● **Your assignment**
From the data below, copy exactly the lines that lie between the one holding "405 278 11.12" and the one holding "201 336 5.93", including both, and nothing more.

● **Records excerpted from a collection**
%%

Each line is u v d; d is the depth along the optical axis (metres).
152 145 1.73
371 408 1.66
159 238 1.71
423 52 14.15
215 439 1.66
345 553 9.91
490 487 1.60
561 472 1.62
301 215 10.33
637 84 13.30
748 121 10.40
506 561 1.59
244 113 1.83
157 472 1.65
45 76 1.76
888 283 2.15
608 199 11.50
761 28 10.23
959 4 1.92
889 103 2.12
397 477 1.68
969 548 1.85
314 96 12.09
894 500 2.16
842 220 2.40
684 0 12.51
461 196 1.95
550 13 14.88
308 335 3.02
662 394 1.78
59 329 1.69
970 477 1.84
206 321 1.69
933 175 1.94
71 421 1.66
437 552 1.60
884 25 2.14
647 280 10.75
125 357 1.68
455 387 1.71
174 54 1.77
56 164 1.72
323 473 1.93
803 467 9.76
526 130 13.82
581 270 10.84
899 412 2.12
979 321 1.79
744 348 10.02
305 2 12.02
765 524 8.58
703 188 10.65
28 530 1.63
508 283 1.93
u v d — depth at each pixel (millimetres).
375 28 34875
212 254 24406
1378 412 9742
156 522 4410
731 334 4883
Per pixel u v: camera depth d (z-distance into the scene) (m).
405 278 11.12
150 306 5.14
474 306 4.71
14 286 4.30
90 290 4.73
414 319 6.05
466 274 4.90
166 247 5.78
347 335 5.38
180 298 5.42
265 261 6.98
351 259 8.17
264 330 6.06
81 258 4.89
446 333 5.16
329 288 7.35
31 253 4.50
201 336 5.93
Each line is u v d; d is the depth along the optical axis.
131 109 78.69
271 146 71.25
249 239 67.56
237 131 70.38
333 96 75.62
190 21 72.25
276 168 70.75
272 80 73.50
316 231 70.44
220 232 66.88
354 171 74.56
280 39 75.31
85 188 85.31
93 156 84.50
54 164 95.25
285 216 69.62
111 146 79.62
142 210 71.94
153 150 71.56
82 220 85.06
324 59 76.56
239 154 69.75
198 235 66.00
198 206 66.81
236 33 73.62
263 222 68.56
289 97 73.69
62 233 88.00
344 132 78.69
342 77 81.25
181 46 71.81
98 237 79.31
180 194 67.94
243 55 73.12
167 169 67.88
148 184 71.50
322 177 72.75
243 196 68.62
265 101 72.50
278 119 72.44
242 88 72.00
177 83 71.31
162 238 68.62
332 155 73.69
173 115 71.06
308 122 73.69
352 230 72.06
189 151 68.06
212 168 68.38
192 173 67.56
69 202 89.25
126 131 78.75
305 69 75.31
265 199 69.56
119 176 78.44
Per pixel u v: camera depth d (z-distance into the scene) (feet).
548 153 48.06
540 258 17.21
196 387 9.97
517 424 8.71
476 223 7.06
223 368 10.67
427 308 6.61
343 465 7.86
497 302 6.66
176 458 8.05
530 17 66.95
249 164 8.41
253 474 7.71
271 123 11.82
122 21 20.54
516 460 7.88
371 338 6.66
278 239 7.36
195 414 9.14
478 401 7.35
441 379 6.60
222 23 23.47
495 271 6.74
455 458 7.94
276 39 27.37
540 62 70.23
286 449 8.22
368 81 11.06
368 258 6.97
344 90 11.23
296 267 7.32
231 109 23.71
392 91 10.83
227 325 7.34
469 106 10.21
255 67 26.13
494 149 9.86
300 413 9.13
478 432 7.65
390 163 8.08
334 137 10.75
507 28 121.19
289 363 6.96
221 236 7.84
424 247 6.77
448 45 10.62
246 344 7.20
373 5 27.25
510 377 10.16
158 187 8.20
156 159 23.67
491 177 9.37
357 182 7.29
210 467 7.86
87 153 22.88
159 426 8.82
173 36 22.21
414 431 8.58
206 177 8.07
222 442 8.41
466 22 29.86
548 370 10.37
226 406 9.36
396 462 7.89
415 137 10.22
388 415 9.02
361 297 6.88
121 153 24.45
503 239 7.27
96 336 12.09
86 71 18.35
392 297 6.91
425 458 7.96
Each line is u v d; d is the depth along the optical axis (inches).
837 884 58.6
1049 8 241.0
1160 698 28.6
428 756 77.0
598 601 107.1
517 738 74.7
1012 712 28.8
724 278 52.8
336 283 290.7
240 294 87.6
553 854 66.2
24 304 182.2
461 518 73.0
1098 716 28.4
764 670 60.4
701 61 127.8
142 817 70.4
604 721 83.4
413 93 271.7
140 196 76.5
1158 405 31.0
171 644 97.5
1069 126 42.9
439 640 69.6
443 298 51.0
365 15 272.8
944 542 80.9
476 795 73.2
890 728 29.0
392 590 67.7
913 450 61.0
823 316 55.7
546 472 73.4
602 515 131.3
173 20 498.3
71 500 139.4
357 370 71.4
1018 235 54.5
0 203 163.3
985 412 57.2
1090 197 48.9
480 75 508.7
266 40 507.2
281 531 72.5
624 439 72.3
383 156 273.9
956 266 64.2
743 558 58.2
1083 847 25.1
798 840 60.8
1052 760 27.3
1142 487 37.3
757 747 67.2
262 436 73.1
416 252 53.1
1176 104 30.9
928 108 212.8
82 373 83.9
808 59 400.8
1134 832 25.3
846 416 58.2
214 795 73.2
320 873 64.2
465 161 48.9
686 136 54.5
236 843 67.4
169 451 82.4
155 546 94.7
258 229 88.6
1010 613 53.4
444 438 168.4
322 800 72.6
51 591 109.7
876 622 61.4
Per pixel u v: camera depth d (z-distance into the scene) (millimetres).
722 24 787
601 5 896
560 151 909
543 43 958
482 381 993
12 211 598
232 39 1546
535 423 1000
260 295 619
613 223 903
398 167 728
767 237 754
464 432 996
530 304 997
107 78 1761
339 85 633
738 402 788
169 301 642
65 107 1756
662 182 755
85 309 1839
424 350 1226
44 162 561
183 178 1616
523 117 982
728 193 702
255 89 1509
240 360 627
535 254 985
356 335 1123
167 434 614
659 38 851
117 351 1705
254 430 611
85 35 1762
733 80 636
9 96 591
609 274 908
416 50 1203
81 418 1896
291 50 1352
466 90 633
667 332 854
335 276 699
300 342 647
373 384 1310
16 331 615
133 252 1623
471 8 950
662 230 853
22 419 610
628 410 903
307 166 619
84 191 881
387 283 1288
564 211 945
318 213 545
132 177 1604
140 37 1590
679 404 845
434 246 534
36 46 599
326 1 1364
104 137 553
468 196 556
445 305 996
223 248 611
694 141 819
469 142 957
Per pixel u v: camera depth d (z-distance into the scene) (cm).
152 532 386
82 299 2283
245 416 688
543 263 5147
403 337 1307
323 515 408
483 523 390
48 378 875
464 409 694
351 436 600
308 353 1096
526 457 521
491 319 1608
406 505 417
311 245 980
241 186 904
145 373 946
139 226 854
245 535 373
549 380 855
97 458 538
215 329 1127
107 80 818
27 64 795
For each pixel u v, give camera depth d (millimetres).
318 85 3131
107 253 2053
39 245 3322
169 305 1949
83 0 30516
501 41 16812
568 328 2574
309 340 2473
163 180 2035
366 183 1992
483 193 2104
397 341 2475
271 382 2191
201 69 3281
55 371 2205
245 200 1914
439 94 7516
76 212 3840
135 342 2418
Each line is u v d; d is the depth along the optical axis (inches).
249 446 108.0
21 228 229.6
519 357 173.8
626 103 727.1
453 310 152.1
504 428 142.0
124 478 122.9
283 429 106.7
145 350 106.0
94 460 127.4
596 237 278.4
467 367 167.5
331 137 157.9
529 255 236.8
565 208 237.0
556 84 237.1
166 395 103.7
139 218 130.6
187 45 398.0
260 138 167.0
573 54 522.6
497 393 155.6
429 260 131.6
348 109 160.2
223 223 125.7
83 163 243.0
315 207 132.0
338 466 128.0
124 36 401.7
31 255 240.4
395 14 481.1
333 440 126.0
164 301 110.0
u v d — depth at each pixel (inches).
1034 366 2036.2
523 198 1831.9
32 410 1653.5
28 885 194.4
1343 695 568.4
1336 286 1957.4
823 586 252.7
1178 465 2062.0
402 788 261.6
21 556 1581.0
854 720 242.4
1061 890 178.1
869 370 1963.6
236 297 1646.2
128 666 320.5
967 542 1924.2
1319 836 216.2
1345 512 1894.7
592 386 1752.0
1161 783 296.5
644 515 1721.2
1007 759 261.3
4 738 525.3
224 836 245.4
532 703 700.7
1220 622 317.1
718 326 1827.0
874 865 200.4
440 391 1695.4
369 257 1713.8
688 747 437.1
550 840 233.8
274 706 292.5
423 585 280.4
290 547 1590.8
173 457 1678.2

%%

● **Answer box**
405 278 11.12
150 306 5.14
474 306 4.71
14 286 4.30
90 290 4.73
414 319 6.05
466 274 4.90
166 247 5.78
347 335 5.38
180 298 5.42
265 261 6.98
351 259 8.17
264 330 6.06
81 258 4.89
446 333 5.16
329 288 7.35
31 253 4.50
201 336 5.93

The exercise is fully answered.